Como você gostaria de ser lembrado?
Ah, como eu sou: um velho maluco.
Só isso? Você fez muito.
Eu tenho algo. A magia da palavra. O livro é a maior invenção do homem. É uma pena que as pessoas leiam tão pouco. Eles não têm tempo.
Hoje em dia as pessoas leem muito no celular.
Há quatro anos, joguei o meu fora. Eu fiquei louco. O dia todo falando bobagens. Precisamos aprender a falar com a pessoa que está dentro de nós. Foi ele quem salvou minha vida. Como fiquei sozinho por muitos anos, isso ficou comigo.
Quando estou no campo trabalhando com o trator, às vezes paro para observar como um pássaro constrói seu ninho. Ele nasceu com o programa. Ele já é arquiteto. Ninguém o ensinou. Você conhece o pássaro hornero? Eles são pedreiros perfeitos. Admiro a natureza. Quase tenho uma espécie de panteísmo. Você tem que ter olhos para ver.
As formigas são um dos verdadeiros comunistas que existem. Eles são muito mais velhos que nós e sobreviverão a nós. Todos os seres da colônia são muito fortes.
Voltando aos telefones: você está dizendo que eles são demais para nós?
Não é culpa do telefone. Somos nós que não estamos prontos. Fazemos um uso desastroso disso. As crianças andam por aí com uma universidade nos bolsos. Isso é maravilhoso. Porém, avançamos mais em tecnologia do que em valores.
No entanto, o mundo digital é onde grande parte da vida é vivida hoje.
Nada substitui isso. (Ele gesticula para nós dois conversando.) Isso é intransferível. Não estamos apenas falando em palavras. Comunicamo-nos com gestos, com a nossa pele. A comunicação direta é insubstituível.
Não somos tão robóticos. Aprendemos a pensar, mas primeiro somos seres emocionais. Acreditamos que decidimos com nossas cabeças. A cabeça muitas vezes encontra argumentos para justificar as decisões tomadas pelo intestino. Não estamos tão conscientes quanto parecemos.
E isso é ótimo. Esse mecanismo é o que nos mantém vivos. É como a vaca que segue o que é verde. Se há verde, há comida. Será difícil desistir de quem somos.
Você disse no passado que não acredita em Deus. Qual é a sua visão de Deus neste momento da sua vida?
Sessenta por cento da humanidade acredita em alguma coisa e isso deve ser respeitado. Existem perguntas sem resposta. Qual é o sentido da vida? De onde viemos? Para onde estamos indo?

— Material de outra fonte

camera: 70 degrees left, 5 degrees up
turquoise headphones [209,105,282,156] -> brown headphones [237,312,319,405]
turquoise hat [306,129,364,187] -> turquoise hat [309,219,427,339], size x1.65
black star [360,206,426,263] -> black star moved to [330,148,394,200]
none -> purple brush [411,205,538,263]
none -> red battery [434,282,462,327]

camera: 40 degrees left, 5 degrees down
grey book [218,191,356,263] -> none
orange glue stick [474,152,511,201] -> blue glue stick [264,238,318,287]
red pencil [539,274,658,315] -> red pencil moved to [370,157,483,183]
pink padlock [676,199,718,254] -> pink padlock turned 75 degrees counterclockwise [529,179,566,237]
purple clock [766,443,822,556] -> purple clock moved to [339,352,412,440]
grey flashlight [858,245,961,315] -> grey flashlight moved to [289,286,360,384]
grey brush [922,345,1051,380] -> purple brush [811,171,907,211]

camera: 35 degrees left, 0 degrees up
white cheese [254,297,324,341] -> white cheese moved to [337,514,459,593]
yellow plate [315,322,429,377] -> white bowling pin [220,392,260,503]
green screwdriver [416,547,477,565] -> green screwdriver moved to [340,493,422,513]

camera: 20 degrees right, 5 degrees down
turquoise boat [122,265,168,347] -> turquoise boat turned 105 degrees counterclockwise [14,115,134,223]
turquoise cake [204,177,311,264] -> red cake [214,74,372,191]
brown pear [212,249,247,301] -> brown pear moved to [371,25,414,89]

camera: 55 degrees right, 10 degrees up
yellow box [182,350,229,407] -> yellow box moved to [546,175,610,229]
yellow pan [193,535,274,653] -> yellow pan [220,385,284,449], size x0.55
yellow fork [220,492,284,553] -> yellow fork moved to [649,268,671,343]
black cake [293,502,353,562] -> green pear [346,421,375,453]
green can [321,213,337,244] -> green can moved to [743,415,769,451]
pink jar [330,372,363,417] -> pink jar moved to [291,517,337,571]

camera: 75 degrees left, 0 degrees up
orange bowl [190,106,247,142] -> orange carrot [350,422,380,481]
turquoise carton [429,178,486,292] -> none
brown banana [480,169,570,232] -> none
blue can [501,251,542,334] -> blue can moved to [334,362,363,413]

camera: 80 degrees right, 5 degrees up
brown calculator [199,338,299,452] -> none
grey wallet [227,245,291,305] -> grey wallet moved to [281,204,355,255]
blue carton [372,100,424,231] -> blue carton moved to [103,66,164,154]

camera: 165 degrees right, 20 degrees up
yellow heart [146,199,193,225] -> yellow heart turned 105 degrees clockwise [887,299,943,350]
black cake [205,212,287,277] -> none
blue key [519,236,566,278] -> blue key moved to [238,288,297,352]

Não aceitamos facilmente o fato de sermos uma formiga no infinito do universo. Precisamos da esperança de Deus porque gostaríamos de viver.
Você tem algum tipo de Deus?
Não. Eu realmente respeito as pessoas que acreditam. É como um conforto diante da ideia da morte. Porque a contradição da vida é que ela é um programa biológico concebido para lutar para viver. Mas a partir do momento em que o programa começa, você está fadado à morte.
Parece que a biologia é uma parte importante da sua visão de mundo.
Somos interdependentes. Não poderíamos viver sem os procariontes que temos em nossos intestinos. Dependemos de uma série de insetos que nem vemos. A vida é uma corrente e ainda cheia de mistérios.
Espero que a vida humana se prolongue, mas estou preocupado. Existem muitos malucos com armas atômicas. Muito fanatismo. Deveríamos estar construindo moinhos de vento. Porém, gastamos em armas.
Que homem animal complicado é. Ele é inteligente e estúpido.